Draft - Bloom Filter Probabilistic Routing #5697

medentem · 2024-12-30T01:15:18Z

This is a draft for discussion and review:

Proposal

Expand relay_node to 4 bytes and include a 13-byte (104-bit) Bloom filter in the packet header. Each hop adds up to N uint32_t node IDs. The filter uses 2 hash functions.

Why a Bloom Filter?

Space Efficiency: Instead of listing 60 node IDs (240 bytes), a 13-byte filter is far smaller.
Reduce Redundant Rebroadcasts: We use the filter to decide whether a new hop adds sufficient new coverage to justify forwarding.
Acceptable False Positives: The ~37% false positive rate (worst case - assumes each node has 20 recently seen nodes to add) is fine for our probabilistic approach; it still drastically reduces traffic.

False Positives - A Known Limitation

Bloom filters can give false positives (claiming “node X is in the set” when it actually isn’t), but they never give false negatives (if it says “not in the set,” then it’s definitely not in the set).

For our routing use case, these occasional false positives are acceptable because we only need a rough idea of which nodes are covered to make probabilistic rebroadcast decisions.

Impact

Fewer Duplicates: Less congestion and lower power consumption. Simulations suggest ~30% fewer transmissions, depending on topology and node density. Results below.

… auto position updates

GUVWAF · 2024-12-30T09:03:31Z

First thing: this can only be done for version 3.0, because extending the header would be a breaking change.

Sounds interesting, I’m curious to the results of simulations. Note that the interactive simulator is hard to use for scale though, as you’ll be simulating all nodes on one machine.

One thing I would change is the number of neighbors per hop. 20 is really a lot, while it’s much more common you exceed 3 hops (which is actually 2 hops because you'll need to add the first neighbors already when the hop limit is still 3).
Also, while the bloom filter doesn’t give false positives, if you can’t hear a node directly it doesn’t necessarily mean it cannot hear you.

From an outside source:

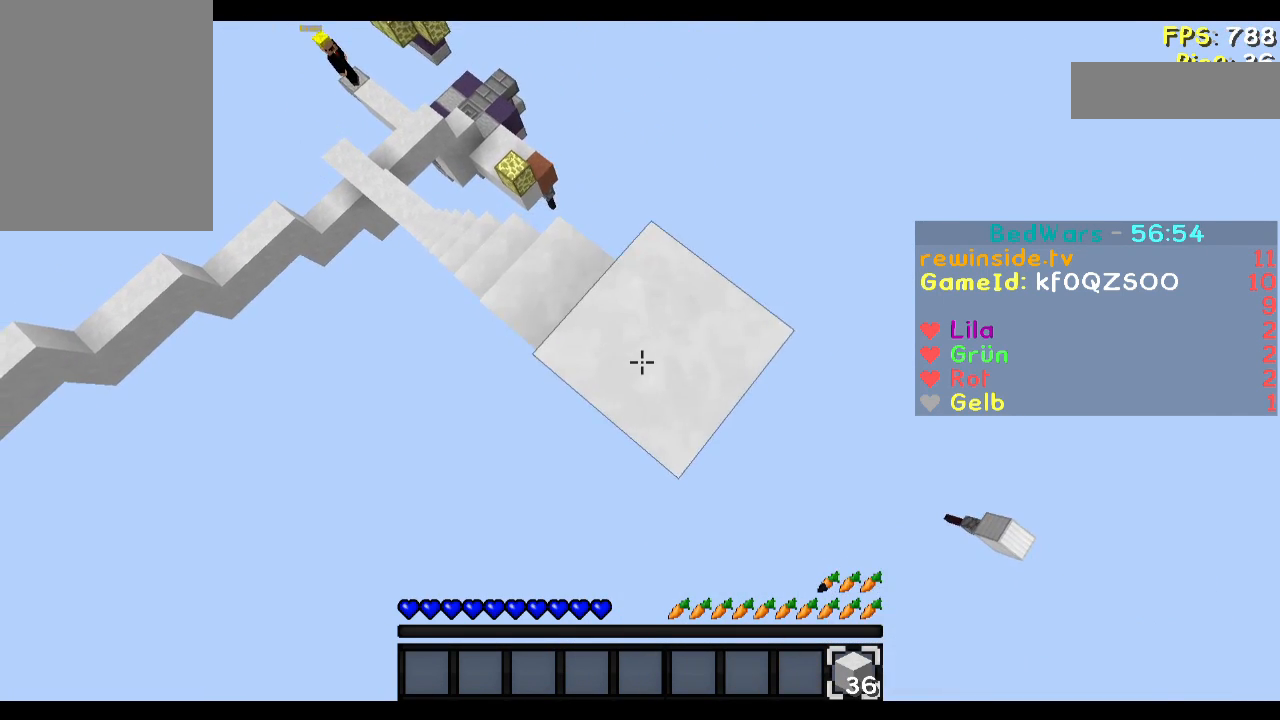
{"keys": ["d", "s"], "mouse": ["right"], "events": [[117, "mouse_right", "up"], [151, "mouse_right", "down"], [217, "mouse_right", "up"], [251, "mouse_right", "down"], [351, "mouse_right", "up"], [451, "mouse_right", "down"]]}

I’m also not sure if this overhead (duplicating the header size) is worth it if you only base the probability of rebroadcasting on it. With this you could also implement rebroadcasting until you don’t have unique receivers to serve after receiving other nodes’ rebroadcasts.

medentem · 2024-12-30T12:55:41Z

First thing: this can only be done for version 3.0, because extending the header would be a breaking change.

Makes sense.

Sounds interesting, I’m curious to the results of simulations. Note that the interactive simulator is hard to use for scale though, as you’ll be simulating all nodes on one machine.

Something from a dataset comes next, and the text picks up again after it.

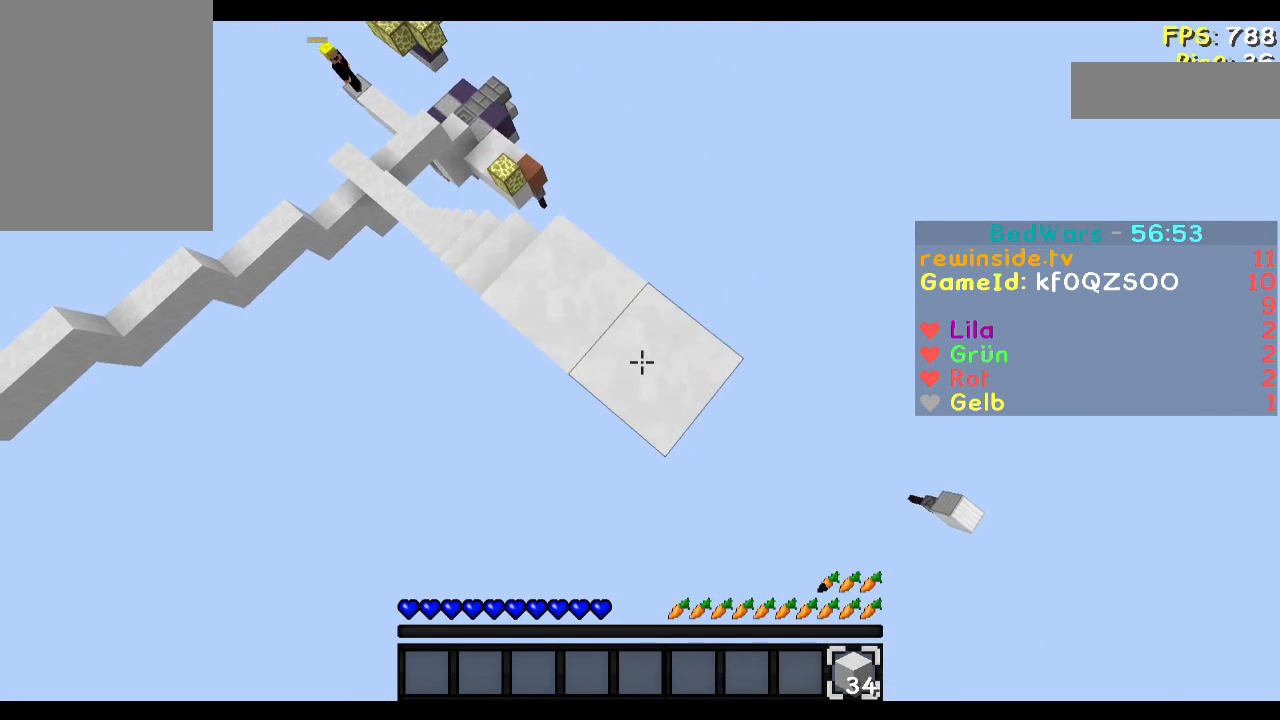
{"keys": ["d", "s"], "mouse": [], "events": [[50, "mouse_right", "up"], [217, "mouse_right", "down"], [250, "mouse_right", "up"]]}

For sure. Will need some real world after simulating the effects. By the way, I'm having trouble with the simulator. Is there anything off the top of your head that might need to change given the expanded header? I changed the config value to 32 bytes and looked through the code but nothing jumped out at me. But for some reason the packet is losing the header value when flowing through the simulator.

One thing I would change is the number of neighbors per hop. 20 is really a lot, while it’s much more common you exceed 3 hops (which is actually 2 hops because you'll need to add the first neighbors already when the hop limit is still 3). Also, while the bloom filter doesn’t give false positives, if you can’t hear a node directly it doesn’t necessarily mean it cannot hear you.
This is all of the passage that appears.